August 29, 2007

NBC: Selling Out America’s Teens, One Tiara at a Time

Miranda Spencer watches the “Miss Teen USA” pageant on NBC so you don’t have to.

Never mind that today’s “Miss Teen USA” pageant sets feminism back 40 years, back when airlines had slogans like, “I’m Kimberly. Fly me!” Or that, creepily enough, you can buy photos of the bikini-clad high schoolers on the pageant website. These young women are being proferred as role models.

I can only think of my spunky, whip-smart 12-year-old cousin Jenny, and hope her TV was broken last night. She doesn’t need to know that in a few years she’ll be old enough for NBC to pimp her out to America.

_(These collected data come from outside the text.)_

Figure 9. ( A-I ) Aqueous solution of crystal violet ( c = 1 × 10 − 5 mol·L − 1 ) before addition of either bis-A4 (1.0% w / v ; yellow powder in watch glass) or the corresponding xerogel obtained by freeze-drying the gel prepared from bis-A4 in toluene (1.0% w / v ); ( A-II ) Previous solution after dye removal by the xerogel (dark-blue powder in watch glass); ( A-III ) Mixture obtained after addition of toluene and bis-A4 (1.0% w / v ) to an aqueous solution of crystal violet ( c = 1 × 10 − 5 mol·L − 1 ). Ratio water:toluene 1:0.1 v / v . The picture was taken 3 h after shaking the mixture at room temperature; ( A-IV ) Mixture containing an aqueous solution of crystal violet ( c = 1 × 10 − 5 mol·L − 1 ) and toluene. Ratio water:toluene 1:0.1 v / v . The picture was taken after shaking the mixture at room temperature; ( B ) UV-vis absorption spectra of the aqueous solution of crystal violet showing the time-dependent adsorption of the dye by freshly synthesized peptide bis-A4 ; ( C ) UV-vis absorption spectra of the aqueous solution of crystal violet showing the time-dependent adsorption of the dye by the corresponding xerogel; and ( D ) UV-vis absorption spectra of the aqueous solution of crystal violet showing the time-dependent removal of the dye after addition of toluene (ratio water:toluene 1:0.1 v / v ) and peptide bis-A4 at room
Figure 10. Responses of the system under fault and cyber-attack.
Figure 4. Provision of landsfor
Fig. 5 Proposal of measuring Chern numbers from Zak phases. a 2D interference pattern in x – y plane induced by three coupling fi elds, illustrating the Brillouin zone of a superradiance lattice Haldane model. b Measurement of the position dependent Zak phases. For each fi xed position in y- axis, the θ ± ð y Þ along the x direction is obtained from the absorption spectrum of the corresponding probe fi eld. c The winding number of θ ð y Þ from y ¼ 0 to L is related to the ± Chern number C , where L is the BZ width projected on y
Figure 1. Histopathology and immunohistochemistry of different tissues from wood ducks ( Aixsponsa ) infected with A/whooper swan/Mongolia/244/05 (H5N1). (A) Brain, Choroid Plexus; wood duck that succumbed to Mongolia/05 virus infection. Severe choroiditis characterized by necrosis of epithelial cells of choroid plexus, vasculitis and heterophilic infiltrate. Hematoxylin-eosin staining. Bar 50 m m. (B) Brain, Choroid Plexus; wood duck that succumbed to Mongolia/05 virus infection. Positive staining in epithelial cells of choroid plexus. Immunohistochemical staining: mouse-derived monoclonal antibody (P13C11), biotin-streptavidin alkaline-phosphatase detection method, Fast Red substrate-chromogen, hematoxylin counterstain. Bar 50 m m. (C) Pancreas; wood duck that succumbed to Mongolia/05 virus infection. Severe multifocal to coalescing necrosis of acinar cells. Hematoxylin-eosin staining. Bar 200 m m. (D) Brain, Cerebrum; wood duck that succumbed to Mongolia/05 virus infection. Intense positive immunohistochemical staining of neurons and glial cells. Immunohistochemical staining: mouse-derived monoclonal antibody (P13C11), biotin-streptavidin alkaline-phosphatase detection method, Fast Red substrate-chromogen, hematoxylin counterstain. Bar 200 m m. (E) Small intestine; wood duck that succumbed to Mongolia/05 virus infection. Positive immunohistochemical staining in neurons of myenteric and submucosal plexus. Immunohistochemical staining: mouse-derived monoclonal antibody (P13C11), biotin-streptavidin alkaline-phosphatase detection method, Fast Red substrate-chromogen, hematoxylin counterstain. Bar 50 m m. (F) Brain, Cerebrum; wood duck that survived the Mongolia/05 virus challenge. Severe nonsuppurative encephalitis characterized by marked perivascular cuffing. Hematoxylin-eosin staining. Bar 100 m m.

The photo part kills me. The pageant website also presents a list of beauty tips that seems to miss its demographic: Who knew so many teens needed help reducing the appearance of cellulite?

And yet it ends with this ironic tip: “Always be true to your inner voice. It’s your personality, strength, accomplishments, intelligence, and self-confidence that will radiate from within and make the world notice the extraordinary you!”

Oh, we only wish.


6 Responses to “NBC: Selling Out America’s Teens, One Tiara at a Time”

  1. Chris Says:

    How can they justify selling the pictures? These girls are underage. I can’t think of any reasons why they should be selling them!!! Clearly, making money knows no boundaries. I am disgusted.

  2. Margie Says:

    I really hate those beauty pageants, and I love when something scandalous happens. Vanessa Williams in her nude photos, the party girl that Trump “saved,” Miss Vegas did something sexually scandalous, and so did New Jersey. Then we have the geography queen bee that is posted on You Tube. I thought these girls were trying to win scholarships for college?

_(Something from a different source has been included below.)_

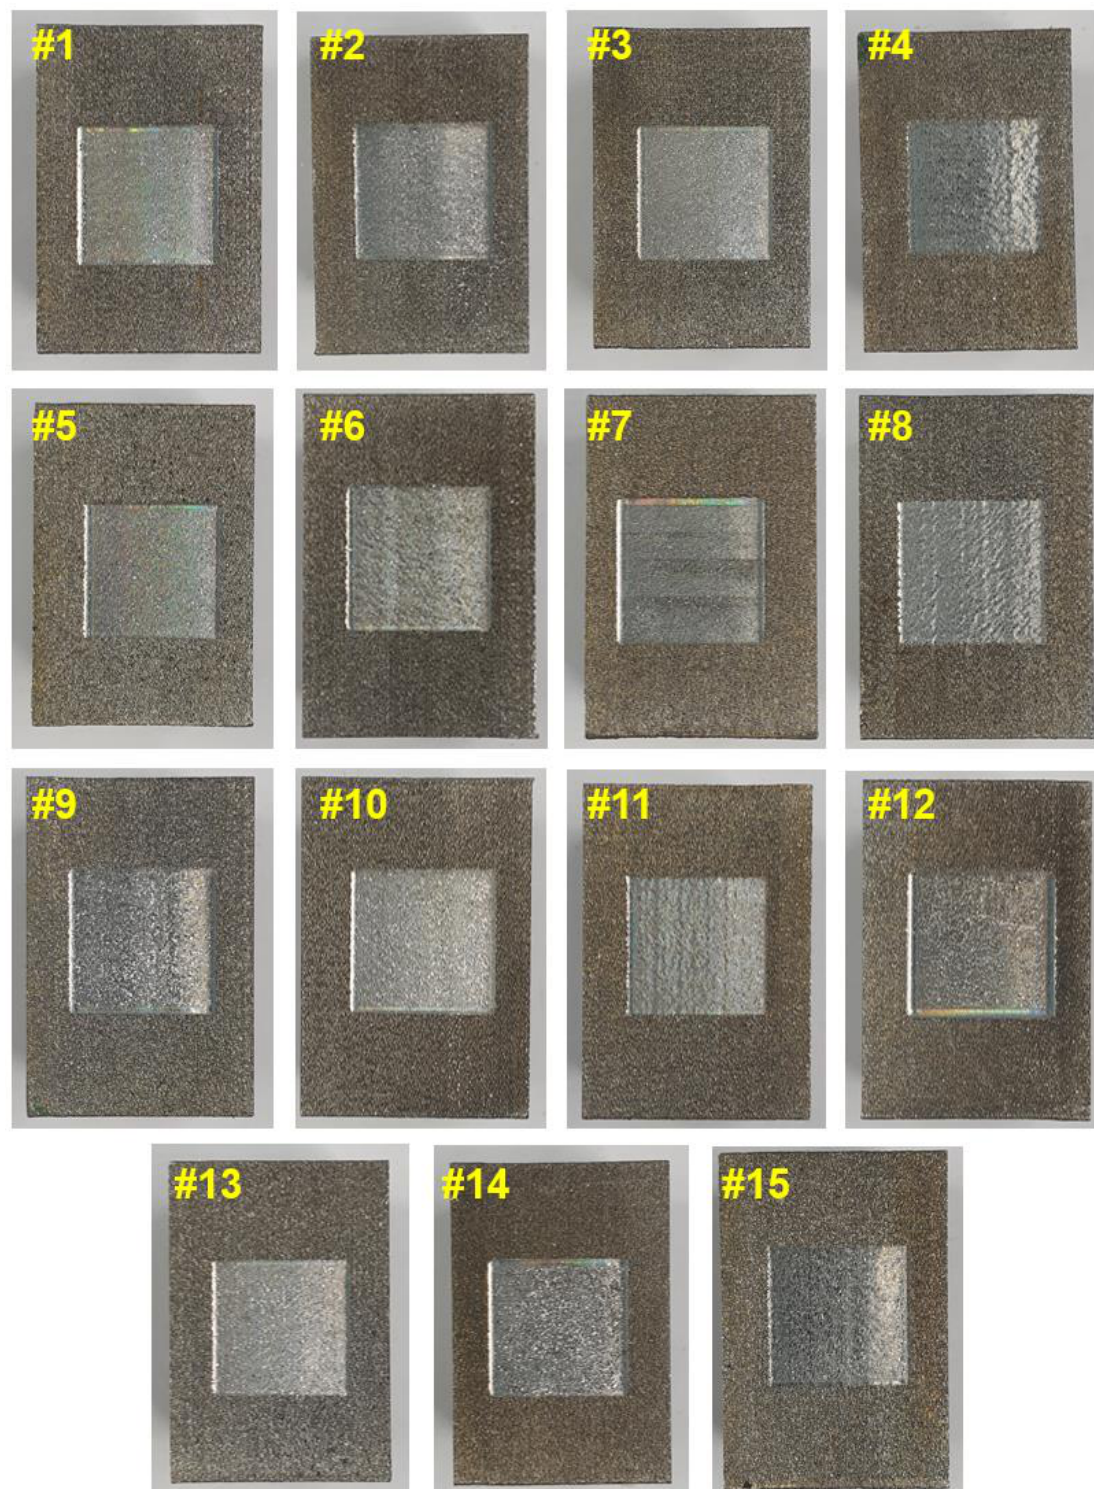
Figure 6. UNSM-treated specimens according to the design of the experiment.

    I think the idea of winning money for college is a great idea, but I really think they should reevaluate how the contestants are chosen. Perhaps, looking for well-rounded women is a better idea. Let’s look at their GPA’s (measure IQ instead of their waistline), other talents, community involvement, and beauty too, but in a healthy, natural way like inner beauty that they profess. Perhaps it should be be changed from a beauty pageant to a merit pageant.

  3. Xtina Says:

    On youtube.com there is a clip of one of the young women, I belive from South Carolina, having a bit of a semantic struggle with a question given her. The object of the clip is to make fun of the beautiful young woman’s stupidity, and the comments left are acid and hard to take if you have any feeling for our young women at all.

    I posted my own response back, but I’m sure it will be lost in the fray soon. But it went something like this: You have interest in this show because it affords you a look at young women in scanty clothing. They say what they have been trained to say, that, through marketing research and the control of the people who own and operate the pageant, is supposed to be what America wants to hear coming out of the mouth of a young girl verging on her womanhood. I don’t think they are very interested in hearing what she really has to say, especially if it has anything to do with confusion over what her value really is in society, or what “chaste” means to her. It is so cynical, and it is a living conflicted message. What are your options for “being” in that pageant anyway? You are a dog and you’re stupid. You are a dog and you’re smart. You are beautiful and stupid, or you are beautiful and say what we want you to say. It’s sad.

  4. Isabelle Says:

    I was flipping through the channels that night and couldn’t believe what I was seeing when I happened on this.

    Where is the public’s outrage? The feminist critique? The news stories in the paper blasting this?

  5. Miranda Spencer Says:

    Thanks for linking to me, Christine. I noticed that poor Miss South Carolina’s tongue-tripping made it all over the internet and satirical mainstream TV shows. She even got to come on “Today” and redact her pageant answer and replace it with a more sensible one. Clearly we are both horrified and amused when we see the dumb-chick stereotype come to life.

    One thing I forgot to mention in my original post at WIMN: The Miss Teen USA pageant had no talent competition. Even Miss America has that. Clearly, MTUSA is just about as bad as it gets these days!

  6. Lara Says:

    Forgive my ignorance, but does anybody really watch beauty pagents anymore? I would think that with the emergence of reality TV and Girls Gone Wild that viewers have gotten used to seeing young women debase themselves for so much less than college tuition.